In the modern world, people’s exposure to plant life is decreasing every day. Many students sit in classrooms with white cinder block walls, stare at computers for hours straight and live in dorms or apartments with bright, phosphorescent lighting and little to no landscaping. To many students, this is not an issue, but to others, these environments can create — or add to — their anxieties.
Luckily, there is an easy fix to this dilemma. With $10, water and sunlight, a student can change his or her living environment and improve their daily mood.
University of Nebraska-Lincoln agronomy and horticulture associate professor Stacy Adams said raising plants can help students who are struggling with stress and anxiety.
“Environments with a lot of light can put people on edge,” he said. “There’s therapeutic value to caring for plants. They bring nature into a living space and can mellow the mood of a harsh environment.”
No matter what living situation or level of gardening experience a student has, Adams said there is a wide variety of plants that anyone can grow — of these, succulents like aloe, agave, houseleek and cacti are the easiest plants one can grow indoors.
“Succulent gardens are fun,” he said. “You can place several in a small pot or random antique and use them as a decoration.
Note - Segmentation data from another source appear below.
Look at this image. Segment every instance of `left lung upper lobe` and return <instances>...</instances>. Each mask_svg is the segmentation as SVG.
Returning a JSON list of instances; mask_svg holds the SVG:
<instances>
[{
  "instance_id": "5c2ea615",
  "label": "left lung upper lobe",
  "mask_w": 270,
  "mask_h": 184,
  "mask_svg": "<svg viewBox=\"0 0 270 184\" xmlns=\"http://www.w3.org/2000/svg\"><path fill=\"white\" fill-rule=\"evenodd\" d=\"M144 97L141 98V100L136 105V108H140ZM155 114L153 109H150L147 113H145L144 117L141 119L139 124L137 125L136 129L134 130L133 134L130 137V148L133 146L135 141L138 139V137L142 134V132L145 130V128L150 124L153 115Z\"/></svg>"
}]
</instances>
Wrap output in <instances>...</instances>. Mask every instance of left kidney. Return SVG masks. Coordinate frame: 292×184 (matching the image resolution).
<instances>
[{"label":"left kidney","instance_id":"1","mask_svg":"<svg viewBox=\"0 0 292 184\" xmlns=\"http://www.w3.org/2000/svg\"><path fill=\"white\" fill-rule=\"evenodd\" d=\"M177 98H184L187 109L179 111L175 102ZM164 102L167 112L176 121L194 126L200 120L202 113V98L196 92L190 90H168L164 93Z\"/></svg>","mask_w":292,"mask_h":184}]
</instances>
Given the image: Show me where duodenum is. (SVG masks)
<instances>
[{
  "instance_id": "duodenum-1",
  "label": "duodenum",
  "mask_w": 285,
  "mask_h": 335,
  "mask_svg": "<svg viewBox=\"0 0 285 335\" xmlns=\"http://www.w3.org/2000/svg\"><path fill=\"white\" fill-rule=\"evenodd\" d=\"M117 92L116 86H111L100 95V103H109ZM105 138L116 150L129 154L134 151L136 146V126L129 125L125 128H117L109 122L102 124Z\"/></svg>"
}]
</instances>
Put them in the light in a windowsill in the morning, remove them in the afternoon and give them a quarter cup of water every couple weeks.”
If students are looking for larger plants to grow indoors, Adams said English ivy and Sansevieria are their best options.
“These plants don’t require a lot of light, but they do need more water than succulents,” he said. “Saturate the pot with water once a week, and place a tray of gravel below it to help retain the humidity.”
If a student wants to go even further and grow edible plants, there are several ways to grow produce inside or on a small balcony area at this time of year.
Sarah Browning, a UNL extension educator with a focus on water, climate and environment, said it is possible for students to grow lettuce, spinach, basil and parsley indoors during the winter months. She said light is of the utmost importance for these plants.
“The biggest aspect of growing them successfully is providing enough light,” she said. “As we move further into fall and winter, light levels become very low and supplementing with artificial light will be critical.”
Because artificial light sources can be hard to come by, this may not be practical for many students. With Lincoln’s estimated first frost just over a month and a half away, there is still time to grow crops outside.
If a student doesn’t have backyard access, Adams said there are several ways to grow spinach, radishes, bok choy, lettuce and herbs in a limited outdoor space like an apartment balcony.
“You can grow these plants in a box or a tub, or you can cut open a bag of fertilizer, poke holes in it and plants your seeds there,” he said. “Bag cultures are nice because they are small and disposable.”
Since these plants fit indoors, they are typically small and affordable. A bag of spinach seeds costs anywhere from $1-2 while succulents, cacti and ivy can range from $3-12 apiece, depending on their size.
If you’re tired of the decor of your living space, eager to bring more nature into your life or are searching for a low-maintenance DIY project to help you de-stress, a number of small-scale fall gardening projects are manageable for the nature-deprived student.